Necesitaba un permiso que no tenía, algo que preguntaba sin hablar, sin acercarse. Dos animales mirándose de cerca sin pestañear esperando a atacar o a defenderse y cuando me senté sobre él una sonrisa pícara, casi maligna, apareció en su cara.

El primer beso nos lo habíamos dado días antes de manera totalmente espontánea. Estábamos tomando café, cuando de repente nos quedamos en silencio mirándonos sin decir nada, clavados el uno en el otro, olvidando totalmente la conversación que nos entretenía segundos antes. Un beso con la mirada y ya casi desnudos, casi follándonos, cuando apareció el camarero y de pronto volvió la conversación sobre alguna cosa absurda.

Esta vez nada iba a salvarnos, no había camarero, ni palabras. Sus uñas obsesivas seguían apretando, rasgando, cortando mi armadura. Mis manos tocaban su cuello, sus labios. Sus labios rozaban los míos suavemente, asegurándose de que no quemaba, de que no dolía o de que era real. Su pelo corto y oscuro se enlazó en mis manos, acerqué mi lengua cual serpiente, dejando claro el inminente peligro para ambos, las frutas prohibidas, las líneas cruzadas.

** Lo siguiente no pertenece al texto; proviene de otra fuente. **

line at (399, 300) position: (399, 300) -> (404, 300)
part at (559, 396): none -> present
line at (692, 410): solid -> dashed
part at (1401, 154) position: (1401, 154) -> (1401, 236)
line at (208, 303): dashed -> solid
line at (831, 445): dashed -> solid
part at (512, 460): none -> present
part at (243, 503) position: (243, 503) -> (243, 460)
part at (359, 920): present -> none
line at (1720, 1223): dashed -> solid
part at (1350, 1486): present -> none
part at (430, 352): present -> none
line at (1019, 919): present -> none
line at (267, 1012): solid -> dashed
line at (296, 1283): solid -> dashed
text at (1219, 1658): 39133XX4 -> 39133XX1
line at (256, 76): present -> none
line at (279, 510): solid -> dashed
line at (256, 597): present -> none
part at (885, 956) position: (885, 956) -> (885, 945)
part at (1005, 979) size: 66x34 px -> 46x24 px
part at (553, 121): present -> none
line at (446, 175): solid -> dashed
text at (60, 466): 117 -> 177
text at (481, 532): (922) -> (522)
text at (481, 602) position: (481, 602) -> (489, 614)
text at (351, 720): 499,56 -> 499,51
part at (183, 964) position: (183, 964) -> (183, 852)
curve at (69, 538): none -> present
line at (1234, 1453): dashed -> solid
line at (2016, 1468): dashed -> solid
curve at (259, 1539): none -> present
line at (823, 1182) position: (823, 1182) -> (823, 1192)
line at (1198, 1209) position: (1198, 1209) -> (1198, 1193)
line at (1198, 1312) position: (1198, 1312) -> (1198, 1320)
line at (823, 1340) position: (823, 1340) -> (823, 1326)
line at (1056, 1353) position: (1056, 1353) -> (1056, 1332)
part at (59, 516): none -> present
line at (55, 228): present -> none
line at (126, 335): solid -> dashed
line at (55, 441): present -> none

Y así fue como al calor de sus manos se sumaba el de sus labios; que tenían sabor y aroma a vino y chocolate. Su olor, su respiración… era todo placentero y estremecedor. Pero también era muerte anunciada de todo lo que éramos y preludio a una noche larga.

A veces se pierde ganando y ganando esa noche se perdió todo lo demás: la amistad, la confianza y la percepción del tiempo, que acabada la noche se quedó en sueños, hasta nunca más.